---------- SOURCE DATA

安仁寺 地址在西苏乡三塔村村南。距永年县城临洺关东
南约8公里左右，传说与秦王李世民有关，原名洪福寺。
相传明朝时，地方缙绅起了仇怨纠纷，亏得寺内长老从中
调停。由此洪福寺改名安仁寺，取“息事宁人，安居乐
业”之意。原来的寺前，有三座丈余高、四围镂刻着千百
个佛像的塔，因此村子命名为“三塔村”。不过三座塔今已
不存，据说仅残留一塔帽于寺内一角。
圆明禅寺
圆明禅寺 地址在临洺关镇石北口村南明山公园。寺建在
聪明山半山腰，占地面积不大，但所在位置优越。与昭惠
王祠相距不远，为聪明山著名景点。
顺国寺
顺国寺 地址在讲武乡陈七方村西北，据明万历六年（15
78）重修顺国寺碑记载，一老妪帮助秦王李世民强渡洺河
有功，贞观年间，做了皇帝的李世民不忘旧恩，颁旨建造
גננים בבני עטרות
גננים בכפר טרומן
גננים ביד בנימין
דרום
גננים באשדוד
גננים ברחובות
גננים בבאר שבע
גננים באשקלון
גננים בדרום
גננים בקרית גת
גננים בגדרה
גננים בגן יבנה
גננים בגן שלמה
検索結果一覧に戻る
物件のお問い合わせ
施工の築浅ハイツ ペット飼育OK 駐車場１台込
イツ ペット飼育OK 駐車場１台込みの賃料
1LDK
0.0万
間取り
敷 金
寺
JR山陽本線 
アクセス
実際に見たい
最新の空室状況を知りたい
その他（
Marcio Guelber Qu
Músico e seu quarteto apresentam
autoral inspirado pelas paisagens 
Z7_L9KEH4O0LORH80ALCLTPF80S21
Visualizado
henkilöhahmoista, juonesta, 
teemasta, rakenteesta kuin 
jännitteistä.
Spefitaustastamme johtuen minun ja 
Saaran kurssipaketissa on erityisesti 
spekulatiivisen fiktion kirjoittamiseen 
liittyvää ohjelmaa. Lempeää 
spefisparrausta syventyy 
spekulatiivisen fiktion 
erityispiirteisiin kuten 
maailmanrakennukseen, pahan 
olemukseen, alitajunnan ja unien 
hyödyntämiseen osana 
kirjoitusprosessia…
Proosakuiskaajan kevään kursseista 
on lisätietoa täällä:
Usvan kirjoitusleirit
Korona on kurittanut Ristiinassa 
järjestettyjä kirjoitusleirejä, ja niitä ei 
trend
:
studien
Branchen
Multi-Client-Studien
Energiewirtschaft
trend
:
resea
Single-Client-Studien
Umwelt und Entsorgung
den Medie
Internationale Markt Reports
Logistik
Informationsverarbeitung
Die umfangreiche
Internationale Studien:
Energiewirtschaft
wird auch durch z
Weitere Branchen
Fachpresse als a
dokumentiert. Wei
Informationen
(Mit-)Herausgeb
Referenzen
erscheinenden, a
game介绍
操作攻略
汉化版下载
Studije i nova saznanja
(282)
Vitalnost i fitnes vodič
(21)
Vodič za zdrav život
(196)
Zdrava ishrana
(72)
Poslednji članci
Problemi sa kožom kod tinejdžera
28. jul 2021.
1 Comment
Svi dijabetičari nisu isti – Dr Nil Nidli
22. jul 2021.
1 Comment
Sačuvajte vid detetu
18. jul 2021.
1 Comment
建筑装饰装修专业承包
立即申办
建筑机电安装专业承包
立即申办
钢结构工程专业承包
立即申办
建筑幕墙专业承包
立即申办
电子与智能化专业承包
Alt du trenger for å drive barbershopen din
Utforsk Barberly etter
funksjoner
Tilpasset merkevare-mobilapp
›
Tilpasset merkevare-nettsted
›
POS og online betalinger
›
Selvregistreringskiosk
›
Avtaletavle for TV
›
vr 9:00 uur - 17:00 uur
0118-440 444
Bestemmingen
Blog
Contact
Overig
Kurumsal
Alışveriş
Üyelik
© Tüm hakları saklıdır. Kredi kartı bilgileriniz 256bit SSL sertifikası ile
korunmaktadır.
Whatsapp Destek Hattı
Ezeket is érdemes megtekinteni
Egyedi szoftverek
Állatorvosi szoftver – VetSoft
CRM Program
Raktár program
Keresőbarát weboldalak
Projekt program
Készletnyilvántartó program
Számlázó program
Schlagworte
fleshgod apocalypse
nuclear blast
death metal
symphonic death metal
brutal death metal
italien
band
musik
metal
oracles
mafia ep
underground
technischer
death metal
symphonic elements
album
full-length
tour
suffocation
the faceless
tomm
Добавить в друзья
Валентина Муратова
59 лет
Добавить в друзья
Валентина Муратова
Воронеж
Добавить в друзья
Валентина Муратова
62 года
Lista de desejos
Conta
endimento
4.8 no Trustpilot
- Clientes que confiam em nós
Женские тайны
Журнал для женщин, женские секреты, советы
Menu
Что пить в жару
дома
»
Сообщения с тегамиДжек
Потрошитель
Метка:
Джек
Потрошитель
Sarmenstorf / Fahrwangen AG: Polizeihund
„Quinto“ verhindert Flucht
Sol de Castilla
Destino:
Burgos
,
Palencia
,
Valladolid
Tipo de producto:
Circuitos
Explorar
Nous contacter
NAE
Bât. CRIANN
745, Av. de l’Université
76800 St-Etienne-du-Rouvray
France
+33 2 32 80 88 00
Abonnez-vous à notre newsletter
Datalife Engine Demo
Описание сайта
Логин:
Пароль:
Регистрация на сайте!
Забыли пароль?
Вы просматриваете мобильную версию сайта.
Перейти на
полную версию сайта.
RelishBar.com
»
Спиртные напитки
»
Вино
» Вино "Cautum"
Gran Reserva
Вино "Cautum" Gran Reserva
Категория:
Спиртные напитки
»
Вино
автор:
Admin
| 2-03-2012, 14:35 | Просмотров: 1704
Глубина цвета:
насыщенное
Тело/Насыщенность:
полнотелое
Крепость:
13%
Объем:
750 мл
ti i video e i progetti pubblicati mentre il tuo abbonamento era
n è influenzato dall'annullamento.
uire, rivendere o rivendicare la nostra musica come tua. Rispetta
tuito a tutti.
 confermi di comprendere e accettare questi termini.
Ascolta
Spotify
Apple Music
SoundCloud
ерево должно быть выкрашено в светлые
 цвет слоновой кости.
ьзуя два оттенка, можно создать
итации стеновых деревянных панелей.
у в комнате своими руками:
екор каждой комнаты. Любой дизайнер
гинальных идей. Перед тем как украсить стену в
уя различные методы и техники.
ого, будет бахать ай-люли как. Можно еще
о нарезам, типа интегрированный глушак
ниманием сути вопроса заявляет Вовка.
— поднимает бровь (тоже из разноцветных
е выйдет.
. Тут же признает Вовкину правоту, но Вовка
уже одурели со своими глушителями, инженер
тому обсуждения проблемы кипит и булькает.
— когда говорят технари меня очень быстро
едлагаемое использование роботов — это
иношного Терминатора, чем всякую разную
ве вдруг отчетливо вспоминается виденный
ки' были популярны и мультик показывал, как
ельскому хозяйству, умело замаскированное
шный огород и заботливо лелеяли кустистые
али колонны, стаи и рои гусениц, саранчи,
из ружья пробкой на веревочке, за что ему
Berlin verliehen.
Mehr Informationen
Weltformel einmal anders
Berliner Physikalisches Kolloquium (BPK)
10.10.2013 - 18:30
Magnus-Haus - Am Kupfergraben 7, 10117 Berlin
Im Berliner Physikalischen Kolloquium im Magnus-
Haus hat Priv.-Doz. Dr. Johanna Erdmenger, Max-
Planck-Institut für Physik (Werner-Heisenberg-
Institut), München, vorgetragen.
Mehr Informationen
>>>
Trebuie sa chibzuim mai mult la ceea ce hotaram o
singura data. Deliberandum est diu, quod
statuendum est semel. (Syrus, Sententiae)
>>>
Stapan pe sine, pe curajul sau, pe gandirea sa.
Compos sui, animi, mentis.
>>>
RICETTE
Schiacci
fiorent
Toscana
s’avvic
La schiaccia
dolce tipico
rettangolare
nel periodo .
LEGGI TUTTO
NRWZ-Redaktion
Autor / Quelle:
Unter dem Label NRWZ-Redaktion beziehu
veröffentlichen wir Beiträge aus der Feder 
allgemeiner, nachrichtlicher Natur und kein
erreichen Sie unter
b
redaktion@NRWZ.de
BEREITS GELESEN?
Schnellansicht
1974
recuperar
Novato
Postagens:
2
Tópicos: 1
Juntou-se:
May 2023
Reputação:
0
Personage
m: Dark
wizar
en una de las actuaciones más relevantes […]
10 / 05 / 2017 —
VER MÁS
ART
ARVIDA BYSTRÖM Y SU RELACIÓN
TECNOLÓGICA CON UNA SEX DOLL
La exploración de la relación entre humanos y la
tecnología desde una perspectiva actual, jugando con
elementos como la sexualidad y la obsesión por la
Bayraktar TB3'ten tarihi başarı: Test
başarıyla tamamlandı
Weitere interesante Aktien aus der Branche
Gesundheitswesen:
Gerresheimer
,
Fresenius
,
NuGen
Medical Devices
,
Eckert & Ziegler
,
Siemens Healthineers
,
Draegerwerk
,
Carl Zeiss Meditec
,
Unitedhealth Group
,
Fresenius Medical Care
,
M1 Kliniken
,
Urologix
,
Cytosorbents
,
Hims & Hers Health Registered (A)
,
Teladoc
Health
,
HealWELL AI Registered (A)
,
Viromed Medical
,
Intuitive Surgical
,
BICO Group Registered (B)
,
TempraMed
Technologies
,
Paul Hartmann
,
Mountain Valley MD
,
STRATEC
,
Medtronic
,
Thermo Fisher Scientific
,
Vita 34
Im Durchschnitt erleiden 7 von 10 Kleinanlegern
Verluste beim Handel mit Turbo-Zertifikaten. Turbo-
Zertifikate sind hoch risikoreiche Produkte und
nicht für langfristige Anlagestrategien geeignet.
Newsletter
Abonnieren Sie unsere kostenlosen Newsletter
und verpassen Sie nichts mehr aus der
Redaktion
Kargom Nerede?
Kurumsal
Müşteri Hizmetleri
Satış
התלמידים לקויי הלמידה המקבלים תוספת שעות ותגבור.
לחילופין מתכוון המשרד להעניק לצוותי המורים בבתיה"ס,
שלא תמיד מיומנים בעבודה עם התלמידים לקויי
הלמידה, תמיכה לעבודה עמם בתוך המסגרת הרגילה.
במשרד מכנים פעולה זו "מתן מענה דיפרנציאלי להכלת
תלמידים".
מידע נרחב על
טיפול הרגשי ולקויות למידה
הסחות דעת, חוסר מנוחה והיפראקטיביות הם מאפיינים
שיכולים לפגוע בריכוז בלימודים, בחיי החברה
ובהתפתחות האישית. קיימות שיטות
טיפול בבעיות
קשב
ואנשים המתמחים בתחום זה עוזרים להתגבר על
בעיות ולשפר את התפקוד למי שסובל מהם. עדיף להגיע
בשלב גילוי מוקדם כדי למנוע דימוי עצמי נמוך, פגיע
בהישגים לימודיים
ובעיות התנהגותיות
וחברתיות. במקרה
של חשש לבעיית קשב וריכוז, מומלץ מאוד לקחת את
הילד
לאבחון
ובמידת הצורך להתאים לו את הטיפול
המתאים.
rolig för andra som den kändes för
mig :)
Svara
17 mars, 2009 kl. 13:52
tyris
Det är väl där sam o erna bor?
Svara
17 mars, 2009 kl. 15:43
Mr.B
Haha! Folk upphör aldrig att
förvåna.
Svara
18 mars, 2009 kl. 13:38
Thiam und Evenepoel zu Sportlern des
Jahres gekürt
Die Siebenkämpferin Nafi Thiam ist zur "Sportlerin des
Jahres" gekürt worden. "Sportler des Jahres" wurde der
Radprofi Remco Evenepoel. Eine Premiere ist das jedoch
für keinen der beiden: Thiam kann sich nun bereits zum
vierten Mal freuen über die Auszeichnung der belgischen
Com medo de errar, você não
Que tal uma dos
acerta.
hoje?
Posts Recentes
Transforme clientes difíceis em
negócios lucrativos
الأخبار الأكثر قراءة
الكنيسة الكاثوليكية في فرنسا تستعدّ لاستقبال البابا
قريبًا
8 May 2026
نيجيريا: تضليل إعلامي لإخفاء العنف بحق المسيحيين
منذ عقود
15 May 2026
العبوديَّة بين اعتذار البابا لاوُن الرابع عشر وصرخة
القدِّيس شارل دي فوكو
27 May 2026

--------------------

**ABOUT THIS TASK**: Take the line above containing "Sarmenstorf / Fahrwangen AG: Polizeihund", the line containing "Im Berliner Physikalischen", and all lines in between, and copy them exactly without anything else.

**SOLUTION**:
Sarmenstorf / Fahrwangen AG: Polizeihund
„Quinto“ verhindert Flucht
Sol de Castilla
Destino:
Burgos
,
Palencia
,
Valladolid
Tipo de producto:
Circuitos
Explorar
Nous contacter
NAE
Bât. CRIANN
745, Av. de l’Université
76800 St-Etienne-du-Rouvray
France
+33 2 32 80 88 00
Abonnez-vous à notre newsletter
Datalife Engine Demo
Описание сайта
Логин:
Пароль:
Регистрация на сайте!
Забыли пароль?
Вы просматриваете мобильную версию сайта.
Перейти на
полную версию сайта.
RelishBar.com
»
Спиртные напитки
»
Вино
» Вино "Cautum"
Gran Reserva
Вино "Cautum" Gran Reserva
Категория:
Спиртные напитки
»
Вино
автор:
Admin
| 2-03-2012, 14:35 | Просмотров: 1704
Глубина цвета:
насыщенное
Тело/Насыщенность:
полнотелое
Крепость:
13%
Объем:
750 мл
ti i video e i progetti pubblicati mentre il tuo abbonamento era
n è influenzato dall'annullamento.
uire, rivendere o rivendicare la nostra musica come tua. Rispetta
tuito a tutti.
 confermi di comprendere e accettare questi termini.
Ascolta
Spotify
Apple Music
SoundCloud
ерево должно быть выкрашено в светлые
 цвет слоновой кости.
ьзуя два оттенка, можно создать
итации стеновых деревянных панелей.
у в комнате своими руками:
екор каждой комнаты. Любой дизайнер
гинальных идей. Перед тем как украсить стену в
уя различные методы и техники.
ого, будет бахать ай-люли как. Можно еще
о нарезам, типа интегрированный глушак
ниманием сути вопроса заявляет Вовка.
— поднимает бровь (тоже из разноцветных
е выйдет.
. Тут же признает Вовкину правоту, но Вовка
уже одурели со своими глушителями, инженер
тому обсуждения проблемы кипит и булькает.
— когда говорят технари меня очень быстро
едлагаемое использование роботов — это
иношного Терминатора, чем всякую разную
ве вдруг отчетливо вспоминается виденный
ки' были популярны и мультик показывал, как
ельскому хозяйству, умело замаскированное
шный огород и заботливо лелеяли кустистые
али колонны, стаи и рои гусениц, саранчи,
из ружья пробкой на веревочке, за что ему
Berlin verliehen.
Mehr Informationen
Weltformel einmal anders
Berliner Physikalisches Kolloquium (BPK)
10.10.2013 - 18:30
Magnus-Haus - Am Kupfergraben 7, 10117 Berlin
Im Berliner Physikalischen Kolloquium im Magnus-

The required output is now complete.